The ongoing trade dispute emerged from a US Section 301 investigation which claimed that China’s unfair trade practices and state-backed industrial policy contravene both US and international trade law.
The “Made in China 2025” initiative, which was first unveiled in 2015 by the Chinese cabinet, led by Premier Li Keqiang, seeks to turn the country from the world’s factory into a global technology leader. As an industrial development guideline, it sets its sights on 10 strategically and technologically important sectors, including information technology, biotech, robotics, aerospace and clean-energy vehicles.
The plan is not necessarily incompatible with World Trade Organisation rules or any international laws. It is similar to Germany’s Industry 4.0 Strategy, which was a direct inspiration for the Chinese plan.
Watch: What’s the beef with the ‘Made in China 2025’ strategy?
But China’s political leadership is grooming the programme to produce national champions that can spearhead China’s dominance in the hi-tech sector, with the aim of eventually replacing foreign technology with domestic competitors. The State Council’s original notification on the programme included market share targets for China, such as to “realise guarantees of self-sufficiency” for 70 per cent of their “basic core components and important basic materials” by 2025. The programme has also been publicised as part of President Xi Jinping’s ambitious Chinese dream of “national rejuvenation”.
At issue are the deep differences between China and the free economies, including the US, on macro management and the government’s role in the economy.

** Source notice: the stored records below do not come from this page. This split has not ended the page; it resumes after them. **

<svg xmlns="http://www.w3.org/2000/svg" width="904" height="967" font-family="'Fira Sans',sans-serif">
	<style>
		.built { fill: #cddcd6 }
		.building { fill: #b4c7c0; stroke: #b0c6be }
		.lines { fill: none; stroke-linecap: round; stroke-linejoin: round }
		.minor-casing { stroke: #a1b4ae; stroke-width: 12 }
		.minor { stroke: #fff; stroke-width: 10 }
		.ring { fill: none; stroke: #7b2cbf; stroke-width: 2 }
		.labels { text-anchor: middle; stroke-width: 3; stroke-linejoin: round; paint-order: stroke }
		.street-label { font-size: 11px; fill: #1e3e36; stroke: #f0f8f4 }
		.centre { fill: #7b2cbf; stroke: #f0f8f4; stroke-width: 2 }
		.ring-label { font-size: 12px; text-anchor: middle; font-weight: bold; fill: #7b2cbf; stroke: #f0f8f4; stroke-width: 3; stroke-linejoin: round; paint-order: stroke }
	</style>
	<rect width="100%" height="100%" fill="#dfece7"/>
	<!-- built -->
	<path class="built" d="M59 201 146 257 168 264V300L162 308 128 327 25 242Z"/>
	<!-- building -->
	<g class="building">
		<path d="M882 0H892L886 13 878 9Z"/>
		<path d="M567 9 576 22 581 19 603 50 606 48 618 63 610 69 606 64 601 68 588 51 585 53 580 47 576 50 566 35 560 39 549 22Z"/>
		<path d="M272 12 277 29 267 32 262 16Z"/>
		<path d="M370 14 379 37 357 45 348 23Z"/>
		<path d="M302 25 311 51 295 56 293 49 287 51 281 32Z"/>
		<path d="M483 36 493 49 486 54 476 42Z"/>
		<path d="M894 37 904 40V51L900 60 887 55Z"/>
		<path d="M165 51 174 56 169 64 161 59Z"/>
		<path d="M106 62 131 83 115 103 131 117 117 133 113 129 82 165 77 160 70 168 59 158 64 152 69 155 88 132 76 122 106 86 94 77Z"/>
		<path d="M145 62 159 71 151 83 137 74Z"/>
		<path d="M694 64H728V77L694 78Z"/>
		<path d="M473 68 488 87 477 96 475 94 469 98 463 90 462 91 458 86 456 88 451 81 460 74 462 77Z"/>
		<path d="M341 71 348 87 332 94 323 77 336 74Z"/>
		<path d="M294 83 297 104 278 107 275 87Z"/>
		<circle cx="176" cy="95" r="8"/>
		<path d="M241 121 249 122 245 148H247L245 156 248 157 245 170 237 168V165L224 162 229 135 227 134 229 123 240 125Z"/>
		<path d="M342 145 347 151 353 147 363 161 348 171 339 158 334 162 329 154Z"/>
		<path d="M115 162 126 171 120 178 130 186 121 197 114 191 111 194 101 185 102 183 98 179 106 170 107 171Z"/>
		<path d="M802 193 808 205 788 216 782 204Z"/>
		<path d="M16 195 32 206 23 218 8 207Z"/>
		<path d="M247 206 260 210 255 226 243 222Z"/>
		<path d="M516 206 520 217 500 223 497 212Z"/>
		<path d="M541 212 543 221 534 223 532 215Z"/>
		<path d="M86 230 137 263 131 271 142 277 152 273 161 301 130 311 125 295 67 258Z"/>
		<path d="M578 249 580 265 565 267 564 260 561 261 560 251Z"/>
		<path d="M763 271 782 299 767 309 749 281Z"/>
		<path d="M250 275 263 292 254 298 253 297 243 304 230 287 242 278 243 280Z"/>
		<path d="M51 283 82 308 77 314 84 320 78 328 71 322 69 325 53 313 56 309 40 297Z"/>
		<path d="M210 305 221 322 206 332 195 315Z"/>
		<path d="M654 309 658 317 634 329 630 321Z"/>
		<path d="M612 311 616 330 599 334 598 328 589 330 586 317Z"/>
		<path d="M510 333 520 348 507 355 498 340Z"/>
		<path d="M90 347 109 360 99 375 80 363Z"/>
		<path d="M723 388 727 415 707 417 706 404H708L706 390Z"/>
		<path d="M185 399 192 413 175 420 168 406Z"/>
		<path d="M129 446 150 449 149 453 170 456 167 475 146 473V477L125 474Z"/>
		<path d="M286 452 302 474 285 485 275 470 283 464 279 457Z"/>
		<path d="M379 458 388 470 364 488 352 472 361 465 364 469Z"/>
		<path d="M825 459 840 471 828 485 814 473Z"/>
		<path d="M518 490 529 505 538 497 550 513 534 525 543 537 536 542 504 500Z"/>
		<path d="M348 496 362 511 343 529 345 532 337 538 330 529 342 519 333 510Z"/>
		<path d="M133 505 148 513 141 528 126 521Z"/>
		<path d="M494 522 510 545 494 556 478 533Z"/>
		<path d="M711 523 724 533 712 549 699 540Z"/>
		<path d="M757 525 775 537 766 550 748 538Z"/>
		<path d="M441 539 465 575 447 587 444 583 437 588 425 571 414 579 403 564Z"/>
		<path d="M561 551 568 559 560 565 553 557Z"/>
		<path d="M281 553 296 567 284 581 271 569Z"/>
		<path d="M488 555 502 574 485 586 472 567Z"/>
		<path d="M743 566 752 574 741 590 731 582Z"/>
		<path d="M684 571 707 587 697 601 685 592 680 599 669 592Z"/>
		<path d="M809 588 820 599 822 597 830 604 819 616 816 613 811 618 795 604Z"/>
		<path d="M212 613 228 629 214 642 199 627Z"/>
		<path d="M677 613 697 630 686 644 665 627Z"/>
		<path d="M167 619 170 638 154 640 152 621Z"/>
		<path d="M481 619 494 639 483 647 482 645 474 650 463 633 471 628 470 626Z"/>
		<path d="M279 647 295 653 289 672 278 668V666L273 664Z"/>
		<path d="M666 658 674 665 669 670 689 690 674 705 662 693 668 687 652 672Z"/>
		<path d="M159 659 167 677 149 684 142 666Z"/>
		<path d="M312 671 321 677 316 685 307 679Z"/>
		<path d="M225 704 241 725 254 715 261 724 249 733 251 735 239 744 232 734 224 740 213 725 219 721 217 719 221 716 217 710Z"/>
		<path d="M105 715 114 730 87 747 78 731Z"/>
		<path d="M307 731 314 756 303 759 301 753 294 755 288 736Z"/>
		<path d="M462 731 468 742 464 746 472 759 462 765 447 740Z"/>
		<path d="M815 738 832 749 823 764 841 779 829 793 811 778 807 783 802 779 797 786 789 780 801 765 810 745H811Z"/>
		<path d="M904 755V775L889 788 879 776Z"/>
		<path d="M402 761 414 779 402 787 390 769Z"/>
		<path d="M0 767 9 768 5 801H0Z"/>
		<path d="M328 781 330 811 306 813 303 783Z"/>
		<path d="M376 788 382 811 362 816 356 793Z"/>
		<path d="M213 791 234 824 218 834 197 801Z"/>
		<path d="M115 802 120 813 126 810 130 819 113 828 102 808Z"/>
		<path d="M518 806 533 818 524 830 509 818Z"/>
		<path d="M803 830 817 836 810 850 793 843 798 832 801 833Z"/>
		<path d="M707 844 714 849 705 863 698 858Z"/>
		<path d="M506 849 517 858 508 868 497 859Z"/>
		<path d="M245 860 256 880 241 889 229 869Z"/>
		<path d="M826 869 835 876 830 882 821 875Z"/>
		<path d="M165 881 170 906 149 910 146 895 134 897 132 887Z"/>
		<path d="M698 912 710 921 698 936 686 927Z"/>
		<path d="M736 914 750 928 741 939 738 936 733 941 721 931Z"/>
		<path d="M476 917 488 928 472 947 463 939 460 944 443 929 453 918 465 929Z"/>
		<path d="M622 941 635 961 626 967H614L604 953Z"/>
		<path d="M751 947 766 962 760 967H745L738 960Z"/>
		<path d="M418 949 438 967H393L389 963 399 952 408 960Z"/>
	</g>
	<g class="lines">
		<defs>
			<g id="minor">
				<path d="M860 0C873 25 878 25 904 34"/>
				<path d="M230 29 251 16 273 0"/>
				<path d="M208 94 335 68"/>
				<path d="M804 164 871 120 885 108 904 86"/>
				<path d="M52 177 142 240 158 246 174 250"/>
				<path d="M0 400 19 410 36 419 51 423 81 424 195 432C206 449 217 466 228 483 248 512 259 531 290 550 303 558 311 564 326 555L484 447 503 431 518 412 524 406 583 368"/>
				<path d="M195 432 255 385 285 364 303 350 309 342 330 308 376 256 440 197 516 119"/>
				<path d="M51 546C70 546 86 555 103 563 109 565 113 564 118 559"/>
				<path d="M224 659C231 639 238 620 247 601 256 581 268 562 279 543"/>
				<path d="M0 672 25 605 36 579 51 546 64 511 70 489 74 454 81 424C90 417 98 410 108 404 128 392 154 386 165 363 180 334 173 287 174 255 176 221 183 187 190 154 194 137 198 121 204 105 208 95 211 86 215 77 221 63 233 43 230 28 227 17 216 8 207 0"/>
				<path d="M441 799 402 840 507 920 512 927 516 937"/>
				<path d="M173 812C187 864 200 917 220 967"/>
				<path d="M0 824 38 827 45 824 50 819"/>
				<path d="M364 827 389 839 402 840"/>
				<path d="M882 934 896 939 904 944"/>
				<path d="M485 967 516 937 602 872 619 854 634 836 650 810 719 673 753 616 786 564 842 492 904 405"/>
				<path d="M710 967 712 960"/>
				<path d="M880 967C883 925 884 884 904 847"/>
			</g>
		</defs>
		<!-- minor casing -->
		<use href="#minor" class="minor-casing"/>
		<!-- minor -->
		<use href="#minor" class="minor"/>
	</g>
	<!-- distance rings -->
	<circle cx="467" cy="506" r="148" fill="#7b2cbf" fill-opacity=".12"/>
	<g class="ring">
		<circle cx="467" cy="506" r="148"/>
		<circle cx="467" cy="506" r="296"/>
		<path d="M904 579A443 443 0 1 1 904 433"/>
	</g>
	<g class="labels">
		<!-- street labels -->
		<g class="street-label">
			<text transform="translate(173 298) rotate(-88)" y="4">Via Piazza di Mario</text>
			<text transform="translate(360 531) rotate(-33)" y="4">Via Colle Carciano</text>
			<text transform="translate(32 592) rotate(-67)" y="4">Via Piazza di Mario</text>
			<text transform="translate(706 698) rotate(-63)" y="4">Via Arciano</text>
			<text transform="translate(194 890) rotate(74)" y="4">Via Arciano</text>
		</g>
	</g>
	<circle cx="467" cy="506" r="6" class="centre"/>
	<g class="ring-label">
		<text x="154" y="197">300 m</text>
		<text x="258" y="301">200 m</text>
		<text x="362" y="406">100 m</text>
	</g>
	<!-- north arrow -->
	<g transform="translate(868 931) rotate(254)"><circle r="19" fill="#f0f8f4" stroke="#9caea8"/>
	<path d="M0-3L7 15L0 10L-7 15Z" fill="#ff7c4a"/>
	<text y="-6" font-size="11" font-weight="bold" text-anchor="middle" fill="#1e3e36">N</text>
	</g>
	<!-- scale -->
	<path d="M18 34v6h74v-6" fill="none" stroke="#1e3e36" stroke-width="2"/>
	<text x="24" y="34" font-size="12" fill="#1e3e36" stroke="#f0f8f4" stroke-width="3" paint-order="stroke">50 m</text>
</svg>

Even after four decades of market reform, China still follows a model of state-directed capitalism, while the US – which played a key role in helping create the current global trading system – champions free markets and free trade, in which the government has a hands-off approach to business.

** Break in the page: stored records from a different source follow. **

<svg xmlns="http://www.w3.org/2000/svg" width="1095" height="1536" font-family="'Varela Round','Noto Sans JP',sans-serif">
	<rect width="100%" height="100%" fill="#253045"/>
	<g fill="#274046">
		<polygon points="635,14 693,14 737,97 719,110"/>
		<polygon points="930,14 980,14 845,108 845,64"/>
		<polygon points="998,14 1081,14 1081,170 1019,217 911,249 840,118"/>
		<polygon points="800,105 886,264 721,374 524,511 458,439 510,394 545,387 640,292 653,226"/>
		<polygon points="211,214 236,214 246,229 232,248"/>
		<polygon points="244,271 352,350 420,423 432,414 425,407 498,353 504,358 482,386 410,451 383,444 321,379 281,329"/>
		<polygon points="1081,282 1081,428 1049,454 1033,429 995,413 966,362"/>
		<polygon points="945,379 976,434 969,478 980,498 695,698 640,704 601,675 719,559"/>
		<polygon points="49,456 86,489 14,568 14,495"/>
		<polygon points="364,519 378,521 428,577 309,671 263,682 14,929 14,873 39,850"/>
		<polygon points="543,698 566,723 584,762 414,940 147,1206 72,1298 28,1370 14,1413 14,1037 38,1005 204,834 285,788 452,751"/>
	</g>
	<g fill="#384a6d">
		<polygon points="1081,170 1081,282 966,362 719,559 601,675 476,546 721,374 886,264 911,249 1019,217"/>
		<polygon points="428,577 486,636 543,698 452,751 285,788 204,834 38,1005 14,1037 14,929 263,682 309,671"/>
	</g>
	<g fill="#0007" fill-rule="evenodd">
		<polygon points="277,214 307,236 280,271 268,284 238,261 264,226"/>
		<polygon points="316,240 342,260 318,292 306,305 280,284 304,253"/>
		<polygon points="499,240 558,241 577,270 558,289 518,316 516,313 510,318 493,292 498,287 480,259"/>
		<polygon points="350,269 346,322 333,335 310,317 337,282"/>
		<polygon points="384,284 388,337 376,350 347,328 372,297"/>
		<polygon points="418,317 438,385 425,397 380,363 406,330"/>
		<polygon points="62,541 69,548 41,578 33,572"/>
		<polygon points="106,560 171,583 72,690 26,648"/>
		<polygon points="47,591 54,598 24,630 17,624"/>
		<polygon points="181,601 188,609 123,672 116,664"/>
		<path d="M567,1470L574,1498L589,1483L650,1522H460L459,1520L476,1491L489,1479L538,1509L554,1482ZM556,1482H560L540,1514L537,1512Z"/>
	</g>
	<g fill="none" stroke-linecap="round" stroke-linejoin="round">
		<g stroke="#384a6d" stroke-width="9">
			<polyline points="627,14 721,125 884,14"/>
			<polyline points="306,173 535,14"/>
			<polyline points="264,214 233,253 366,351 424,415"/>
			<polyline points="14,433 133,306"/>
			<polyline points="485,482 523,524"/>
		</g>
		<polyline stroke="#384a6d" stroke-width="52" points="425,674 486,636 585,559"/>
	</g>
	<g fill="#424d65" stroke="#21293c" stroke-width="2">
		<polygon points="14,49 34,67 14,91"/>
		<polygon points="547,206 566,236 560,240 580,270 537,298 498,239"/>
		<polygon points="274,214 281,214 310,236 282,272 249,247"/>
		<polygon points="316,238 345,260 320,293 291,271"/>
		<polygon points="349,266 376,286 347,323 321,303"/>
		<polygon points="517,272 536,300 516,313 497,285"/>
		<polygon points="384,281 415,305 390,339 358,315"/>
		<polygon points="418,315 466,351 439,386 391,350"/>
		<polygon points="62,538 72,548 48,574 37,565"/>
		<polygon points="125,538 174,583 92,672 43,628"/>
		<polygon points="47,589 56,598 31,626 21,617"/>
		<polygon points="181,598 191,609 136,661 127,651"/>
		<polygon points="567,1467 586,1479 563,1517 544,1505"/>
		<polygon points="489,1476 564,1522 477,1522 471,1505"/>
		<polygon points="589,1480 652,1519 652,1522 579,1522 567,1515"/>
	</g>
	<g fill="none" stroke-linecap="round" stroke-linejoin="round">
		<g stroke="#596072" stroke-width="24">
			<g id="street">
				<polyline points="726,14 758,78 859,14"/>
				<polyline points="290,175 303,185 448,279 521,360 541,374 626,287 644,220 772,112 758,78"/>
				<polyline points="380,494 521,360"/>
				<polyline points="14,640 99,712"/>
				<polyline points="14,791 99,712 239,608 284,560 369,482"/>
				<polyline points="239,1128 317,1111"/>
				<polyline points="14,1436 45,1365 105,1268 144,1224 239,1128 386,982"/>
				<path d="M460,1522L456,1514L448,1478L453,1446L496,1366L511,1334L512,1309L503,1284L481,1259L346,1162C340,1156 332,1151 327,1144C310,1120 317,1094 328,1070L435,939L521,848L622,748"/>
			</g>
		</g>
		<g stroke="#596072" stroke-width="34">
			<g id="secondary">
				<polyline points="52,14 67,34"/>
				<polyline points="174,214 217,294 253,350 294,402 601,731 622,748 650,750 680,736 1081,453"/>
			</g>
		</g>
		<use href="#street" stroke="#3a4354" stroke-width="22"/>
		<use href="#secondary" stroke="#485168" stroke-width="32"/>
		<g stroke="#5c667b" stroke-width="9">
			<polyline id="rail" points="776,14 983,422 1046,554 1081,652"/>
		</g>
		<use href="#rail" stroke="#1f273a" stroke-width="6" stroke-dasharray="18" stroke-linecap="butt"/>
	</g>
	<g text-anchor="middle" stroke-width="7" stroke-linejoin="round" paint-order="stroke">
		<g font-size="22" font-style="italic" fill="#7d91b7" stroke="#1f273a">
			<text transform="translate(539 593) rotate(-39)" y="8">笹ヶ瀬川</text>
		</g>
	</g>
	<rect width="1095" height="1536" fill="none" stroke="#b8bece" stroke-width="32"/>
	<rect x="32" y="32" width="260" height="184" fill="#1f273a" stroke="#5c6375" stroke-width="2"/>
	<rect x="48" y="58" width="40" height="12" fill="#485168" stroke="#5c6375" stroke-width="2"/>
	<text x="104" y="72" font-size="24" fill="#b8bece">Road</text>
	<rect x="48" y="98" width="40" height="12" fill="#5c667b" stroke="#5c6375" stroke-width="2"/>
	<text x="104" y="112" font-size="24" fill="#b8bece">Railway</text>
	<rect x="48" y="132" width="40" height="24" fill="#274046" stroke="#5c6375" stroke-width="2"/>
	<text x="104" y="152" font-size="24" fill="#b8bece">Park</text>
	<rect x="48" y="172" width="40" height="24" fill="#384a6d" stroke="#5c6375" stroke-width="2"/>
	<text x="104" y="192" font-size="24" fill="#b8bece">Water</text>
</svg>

In sharp contrast, China’s leaders believe that a party-led and state-dominated economy is fundamental both to the future growth of the world’s second-largest economy and consolidation of Communist Party rule in the country. China has apparently ignored a backlash on its policies from its major trading partners and competitors.
It is not wrong for China to develop “indigenous innovation”, but the centrally planned programme includes measures, incentives and other forms of market protection to support domestic enterprises, which violate free market norms and possibly WTO rules. For instance, under the programme, Beijing intends to subsidise and provide loans worth around US$1.5 billion to domestic firms to pursue its objectives. The provincial authorities will provide another US$1.6 billion.
A recent survey conducted by the European Union’s Chamber of Commerce in China suggested that many foreign firms believe that the China strategy is “tilting the playing field in favour of Chinese players”, as 43 per cent of 532 European firms operating in China stated that they “have seen increasing discrimination against them under the plan”.
The widespread fear among US policymakers is that China is not only seeking to compete commercially with US, but also aims to seek military and geopolitical supremacy. The fears are also a reaction to what the US sees as the disappointing trends in Chinese domestic and foreign policy in recent years: China’s moves away from marketisation, the strengthening of Maoist authoritarian rule at home, and the abandonment of its “peaceful rise” diplomacy, advocated by late leader Deng Xiaoping, in favour of assertive behaviour in regard to its territorial disputes with neighbours in the East China and South China seas, and with Taiwan.
Watch: China redeploys surface-to-air missile systems on South China Sea islands
Many foreign affairs observers now see what is emerging as an undeclared but intensifying war over technology superiority and domination, with both commercial and military applications, between the world’s chief political and economic adversaries. Washington now apparently sees the US-China competition on technology as an issue of economic and national security.
Thus, the US administration is pushing back against attempts to undermine its competitive advantage. It is also trying to inflict as much pain as possible on China in an effort to disrupt its attempts to usurp America’s hi-tech dominance.